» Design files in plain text
Content starts
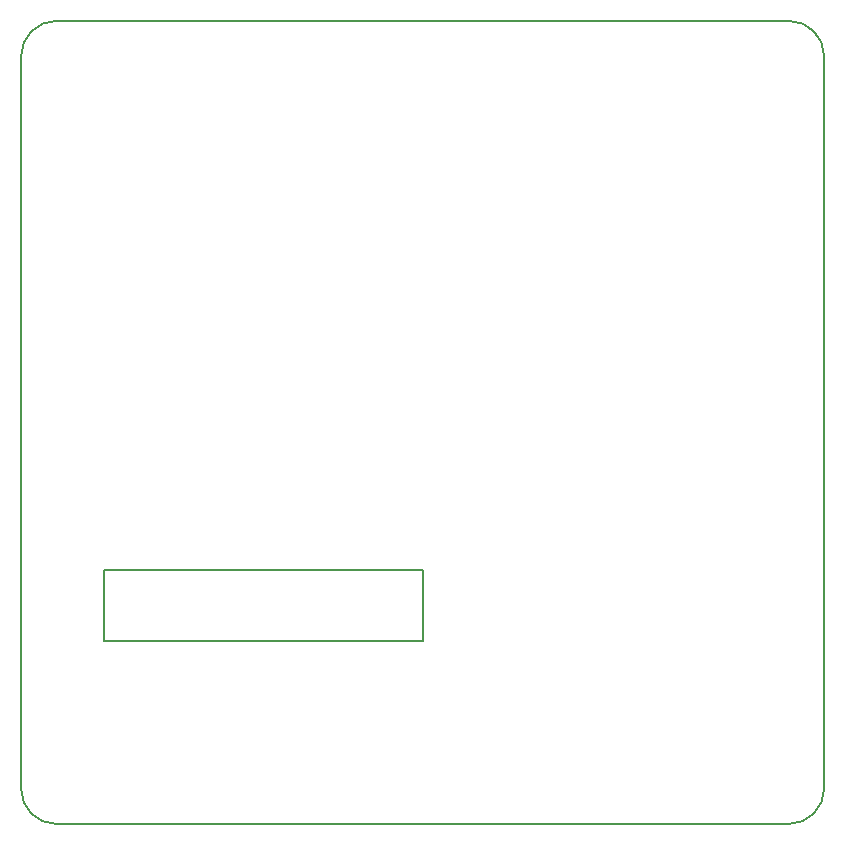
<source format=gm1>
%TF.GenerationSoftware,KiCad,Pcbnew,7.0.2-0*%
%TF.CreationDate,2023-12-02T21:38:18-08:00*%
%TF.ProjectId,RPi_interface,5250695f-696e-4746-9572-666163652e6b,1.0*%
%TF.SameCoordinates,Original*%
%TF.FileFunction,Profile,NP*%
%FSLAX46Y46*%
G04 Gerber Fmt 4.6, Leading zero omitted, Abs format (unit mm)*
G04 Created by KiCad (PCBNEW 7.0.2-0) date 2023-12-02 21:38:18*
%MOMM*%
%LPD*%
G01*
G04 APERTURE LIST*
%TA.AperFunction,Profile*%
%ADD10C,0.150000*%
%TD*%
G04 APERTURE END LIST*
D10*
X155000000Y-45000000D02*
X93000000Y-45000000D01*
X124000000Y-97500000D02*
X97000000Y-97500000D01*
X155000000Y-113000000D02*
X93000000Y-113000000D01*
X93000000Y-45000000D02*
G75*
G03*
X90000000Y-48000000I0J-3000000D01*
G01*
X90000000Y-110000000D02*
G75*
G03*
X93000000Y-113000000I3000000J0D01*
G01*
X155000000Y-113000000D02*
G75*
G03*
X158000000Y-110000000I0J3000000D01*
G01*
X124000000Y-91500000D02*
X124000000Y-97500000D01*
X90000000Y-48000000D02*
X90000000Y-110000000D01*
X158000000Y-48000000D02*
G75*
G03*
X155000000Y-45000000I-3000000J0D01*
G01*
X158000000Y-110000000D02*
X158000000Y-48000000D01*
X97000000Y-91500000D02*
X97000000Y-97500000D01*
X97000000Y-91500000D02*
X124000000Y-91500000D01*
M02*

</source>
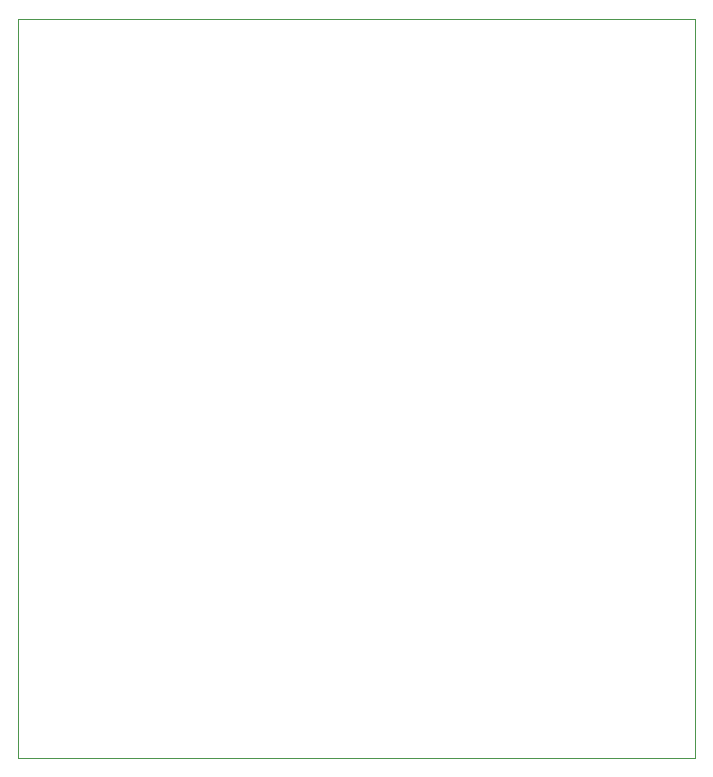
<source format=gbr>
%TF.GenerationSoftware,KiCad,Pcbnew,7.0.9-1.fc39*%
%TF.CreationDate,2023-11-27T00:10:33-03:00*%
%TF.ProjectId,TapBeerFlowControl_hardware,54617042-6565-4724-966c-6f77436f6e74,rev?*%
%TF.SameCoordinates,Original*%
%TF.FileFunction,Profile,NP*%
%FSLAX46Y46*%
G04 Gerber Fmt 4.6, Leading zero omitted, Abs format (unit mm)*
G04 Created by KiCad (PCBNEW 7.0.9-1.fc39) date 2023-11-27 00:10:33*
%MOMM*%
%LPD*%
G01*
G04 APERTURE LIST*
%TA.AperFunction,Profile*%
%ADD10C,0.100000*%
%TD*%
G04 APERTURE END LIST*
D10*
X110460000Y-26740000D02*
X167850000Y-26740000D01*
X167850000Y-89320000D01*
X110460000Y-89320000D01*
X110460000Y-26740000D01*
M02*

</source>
Content ends
» Description of the task
Show each line in the data where the string "ProjectId" appears.

» Exercise solution
%TF.ProjectId,RPi_interface,5250695f-696e-4746-9572-666163652e6b,1.0*%
%TF.ProjectId,TapBeerFlowControl_hardware,54617042-6565-4724-966c-6f77436f6e74,rev?*%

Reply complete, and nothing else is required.